* Compiti da svolgere:
a – Riassuma in forma più breve il paragrafo del testo su Biennale e documenta che inizia con "Altri sono gli obiettivi di documenta", conservandone i fatti principali.
b – Riscriva il passo del testo su Biennale e documenta da "Etichettata come troppo" a "di un problema.", sostituendo "troppo politica" con "eccessivamente politica".
c – Secondo il testo su Biennale e documenta, chi ha curato documenta 11?

* Brano del documento:
%%
Si lascia venezia annoiati, se non indignati. Ci ritroviamo a Kassel disorientati.
Nonostante tutto, un confronto tra la 52ª Biennale di Venezia e documenta 12, anche se inevitabile, non è forse possibile. Da anni le due istituzioni più fortemente consolidate della scena artistica internazionale viaggiano su binari diametralmente opposti, hanno ormai obiettivi differenti e diverse sono le aspettative a cui rispondono. L’ultima edizione che vedeva le due manifestazioni faccia a faccia — quella del 1997 — contrapponeva il confronto “stilistico” tra generazioni proposto da Germano Celant alla prima riflessione lucida sugli esiti culturali della fine della Guerra Fredda messa in scena da Catherine David. Come dire, niente di più distante e incompatibile. L’impressione è che la Biennale veneziana sia ormai un tipico prodotto della politica culturale conservatrice italiana, indipendentemente da chi ne sia di volta in volta il direttore, e nonostante Robert Storr — quest’anno — sia riuscito a raggiungere livelli davvero bassi. Non servono, cioè, da attenuanti fattori logistici come tempi di progettazione, budget, sedi espositive. La moltiplicazione indiscriminata di eventi collaterali e la dispersione sempre maggiore dei padiglioni nazionali sono già indici tali da sottrarre ogni potere effettuale al progetto curatoriale.
Altri sono gli obiettivi di documenta. Da quindici anni l’aspirazione della manifestazione tedesca è quella di istituirsi come un laboratorio alternativo all’interno del processo di globalizzazione. Documenta non vuole essere solo una sfida culturale generale ma anche un momento radicale all’interno del sistema dell’arte, lontano tanto dalla consacrazione dei movimenti mainstream quanto dai modelli espositivi consolidati. Proprio la rimessa in discussione di che cosa sia “la contemporaneità” come tale mi pare al centro di questa ultima contestata edizione diretta da Roger M. Buergel.
Etichettata come troppo politica per i giornali liberal tedeschi modello Frankfurter Allgemeine Zeitung e come troppo formalista per quelli invece di sinistra, questa edizione ha la capacità di suscitare più di un problema.
L’aspetto più evidente della documenta 11 curata da Enwezor, quello per cui da tutti era stato attaccato, era la schiacciante predominanza del documentario. Il documento mi pare invece essere al centro di documenta 12.
%%
* Record archiviati:
%%
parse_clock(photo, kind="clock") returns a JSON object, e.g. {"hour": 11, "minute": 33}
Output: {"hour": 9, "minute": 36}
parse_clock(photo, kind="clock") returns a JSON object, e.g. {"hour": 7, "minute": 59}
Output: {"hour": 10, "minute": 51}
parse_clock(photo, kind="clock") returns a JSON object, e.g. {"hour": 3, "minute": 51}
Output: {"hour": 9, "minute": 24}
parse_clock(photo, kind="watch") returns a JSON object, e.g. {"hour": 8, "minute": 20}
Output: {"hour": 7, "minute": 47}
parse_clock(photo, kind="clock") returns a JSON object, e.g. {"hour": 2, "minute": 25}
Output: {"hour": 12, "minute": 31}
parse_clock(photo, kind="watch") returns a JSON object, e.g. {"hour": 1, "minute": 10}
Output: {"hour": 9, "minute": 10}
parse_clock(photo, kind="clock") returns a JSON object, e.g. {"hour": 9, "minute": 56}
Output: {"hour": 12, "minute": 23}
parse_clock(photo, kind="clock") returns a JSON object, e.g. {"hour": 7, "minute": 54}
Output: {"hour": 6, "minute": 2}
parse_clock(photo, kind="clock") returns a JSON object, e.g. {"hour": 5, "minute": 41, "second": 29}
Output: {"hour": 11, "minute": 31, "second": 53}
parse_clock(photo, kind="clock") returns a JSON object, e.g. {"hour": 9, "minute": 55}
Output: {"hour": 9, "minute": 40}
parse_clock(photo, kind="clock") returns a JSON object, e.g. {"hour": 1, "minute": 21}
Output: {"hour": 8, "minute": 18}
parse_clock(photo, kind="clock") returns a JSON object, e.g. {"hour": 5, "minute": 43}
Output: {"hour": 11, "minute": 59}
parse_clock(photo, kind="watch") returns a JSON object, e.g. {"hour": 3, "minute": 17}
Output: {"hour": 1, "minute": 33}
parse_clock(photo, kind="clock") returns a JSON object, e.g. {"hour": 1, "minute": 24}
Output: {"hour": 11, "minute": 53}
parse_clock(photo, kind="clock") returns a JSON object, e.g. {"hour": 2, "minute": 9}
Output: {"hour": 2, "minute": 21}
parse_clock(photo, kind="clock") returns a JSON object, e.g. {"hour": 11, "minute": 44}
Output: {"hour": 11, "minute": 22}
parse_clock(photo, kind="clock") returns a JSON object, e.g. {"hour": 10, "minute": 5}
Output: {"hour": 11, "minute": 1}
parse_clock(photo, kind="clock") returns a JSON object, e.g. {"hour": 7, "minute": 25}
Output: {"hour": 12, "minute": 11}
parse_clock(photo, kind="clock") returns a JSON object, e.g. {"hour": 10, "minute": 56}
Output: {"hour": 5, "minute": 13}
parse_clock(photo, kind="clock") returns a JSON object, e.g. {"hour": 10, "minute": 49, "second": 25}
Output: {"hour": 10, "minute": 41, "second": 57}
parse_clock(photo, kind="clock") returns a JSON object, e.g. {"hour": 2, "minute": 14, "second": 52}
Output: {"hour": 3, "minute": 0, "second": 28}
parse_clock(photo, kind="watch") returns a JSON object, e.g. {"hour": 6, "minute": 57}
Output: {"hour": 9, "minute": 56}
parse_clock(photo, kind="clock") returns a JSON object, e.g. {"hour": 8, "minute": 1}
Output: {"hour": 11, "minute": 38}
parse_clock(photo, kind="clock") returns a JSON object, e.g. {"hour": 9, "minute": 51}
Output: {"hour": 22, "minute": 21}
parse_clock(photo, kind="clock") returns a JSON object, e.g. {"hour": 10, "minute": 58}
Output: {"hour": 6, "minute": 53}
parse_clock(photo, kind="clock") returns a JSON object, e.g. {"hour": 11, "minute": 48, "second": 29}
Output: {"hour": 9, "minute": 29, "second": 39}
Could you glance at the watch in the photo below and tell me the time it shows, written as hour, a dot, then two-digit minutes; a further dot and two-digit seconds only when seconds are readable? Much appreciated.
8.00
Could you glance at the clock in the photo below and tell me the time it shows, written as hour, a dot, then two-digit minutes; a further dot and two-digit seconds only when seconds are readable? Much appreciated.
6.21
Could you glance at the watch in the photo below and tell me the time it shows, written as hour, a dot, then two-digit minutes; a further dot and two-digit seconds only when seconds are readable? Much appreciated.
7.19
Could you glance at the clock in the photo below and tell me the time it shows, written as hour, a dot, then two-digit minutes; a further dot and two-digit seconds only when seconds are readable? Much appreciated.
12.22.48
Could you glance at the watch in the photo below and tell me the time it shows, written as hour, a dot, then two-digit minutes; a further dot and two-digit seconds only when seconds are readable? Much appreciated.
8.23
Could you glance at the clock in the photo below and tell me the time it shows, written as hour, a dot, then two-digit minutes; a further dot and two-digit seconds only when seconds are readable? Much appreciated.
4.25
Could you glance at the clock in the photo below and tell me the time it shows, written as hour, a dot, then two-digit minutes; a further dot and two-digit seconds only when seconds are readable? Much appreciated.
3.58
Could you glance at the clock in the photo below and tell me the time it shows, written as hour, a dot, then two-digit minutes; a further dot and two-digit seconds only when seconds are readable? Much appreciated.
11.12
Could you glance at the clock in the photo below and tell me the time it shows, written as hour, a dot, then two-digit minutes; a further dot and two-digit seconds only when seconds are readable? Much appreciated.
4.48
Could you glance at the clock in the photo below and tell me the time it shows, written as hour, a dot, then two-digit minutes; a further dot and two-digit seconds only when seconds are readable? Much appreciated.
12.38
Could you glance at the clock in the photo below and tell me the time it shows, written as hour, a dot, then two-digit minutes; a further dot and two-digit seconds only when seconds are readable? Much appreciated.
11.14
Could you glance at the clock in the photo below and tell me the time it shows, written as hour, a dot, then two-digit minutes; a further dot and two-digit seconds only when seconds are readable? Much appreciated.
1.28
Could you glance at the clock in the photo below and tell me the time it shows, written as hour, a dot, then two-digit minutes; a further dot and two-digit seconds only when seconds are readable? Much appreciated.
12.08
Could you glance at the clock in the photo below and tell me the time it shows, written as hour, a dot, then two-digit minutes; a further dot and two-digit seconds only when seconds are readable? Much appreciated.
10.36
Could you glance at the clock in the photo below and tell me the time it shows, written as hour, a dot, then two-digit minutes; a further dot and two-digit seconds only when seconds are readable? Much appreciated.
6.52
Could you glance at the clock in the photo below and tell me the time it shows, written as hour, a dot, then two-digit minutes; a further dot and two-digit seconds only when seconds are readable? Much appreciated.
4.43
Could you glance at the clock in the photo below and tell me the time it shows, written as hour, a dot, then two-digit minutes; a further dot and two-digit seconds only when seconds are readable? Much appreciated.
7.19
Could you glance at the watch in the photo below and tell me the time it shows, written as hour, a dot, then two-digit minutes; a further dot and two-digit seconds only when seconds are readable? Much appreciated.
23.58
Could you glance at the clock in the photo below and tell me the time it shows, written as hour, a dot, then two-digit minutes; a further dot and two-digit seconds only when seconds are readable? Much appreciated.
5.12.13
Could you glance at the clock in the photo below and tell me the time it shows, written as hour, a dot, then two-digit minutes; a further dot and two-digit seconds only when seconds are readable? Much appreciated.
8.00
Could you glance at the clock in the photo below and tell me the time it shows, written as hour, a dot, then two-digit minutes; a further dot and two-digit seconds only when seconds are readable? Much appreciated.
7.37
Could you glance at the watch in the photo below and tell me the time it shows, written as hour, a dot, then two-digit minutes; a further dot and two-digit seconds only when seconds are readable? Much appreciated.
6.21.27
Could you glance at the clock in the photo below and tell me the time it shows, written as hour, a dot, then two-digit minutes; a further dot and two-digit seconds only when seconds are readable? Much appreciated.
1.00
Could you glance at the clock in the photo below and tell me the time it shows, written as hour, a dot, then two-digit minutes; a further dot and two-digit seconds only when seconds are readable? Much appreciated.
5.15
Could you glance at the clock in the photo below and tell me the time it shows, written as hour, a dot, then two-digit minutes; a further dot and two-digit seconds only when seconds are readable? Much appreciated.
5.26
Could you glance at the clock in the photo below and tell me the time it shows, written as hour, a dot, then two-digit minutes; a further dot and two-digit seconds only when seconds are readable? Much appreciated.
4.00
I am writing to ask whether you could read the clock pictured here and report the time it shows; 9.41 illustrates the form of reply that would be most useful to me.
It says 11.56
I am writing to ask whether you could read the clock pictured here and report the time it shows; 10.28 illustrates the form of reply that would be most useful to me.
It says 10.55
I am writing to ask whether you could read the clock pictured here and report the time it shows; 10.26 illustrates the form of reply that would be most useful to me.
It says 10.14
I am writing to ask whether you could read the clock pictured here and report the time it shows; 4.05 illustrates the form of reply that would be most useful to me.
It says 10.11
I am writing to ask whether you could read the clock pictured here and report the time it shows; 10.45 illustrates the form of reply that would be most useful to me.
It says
%%
* Soluzioni svolte:
a – Documenta persegue obiettivi diversi: da quindici anni mira a porsi come laboratorio alternativo nel processo di globalizzazione. Vuole essere una sfida culturale generale e un momento radicale nel sistema dell'arte, lontano dai movimenti mainstream e dai modelli espositivi consolidati. Al centro dell'ultima edizione, diretta da Roger M. Buergel, vi è la messa in discussione di che cosa sia "la contemporaneità".

b –
Etichettata come eccessivamente politica per i giornali liberal tedeschi modello Frankfurter Allgemeine Zeitung e come troppo formalista per quelli invece di sinistra, questa edizione ha la capacità di suscitare più di un problema.

c – Enwezor.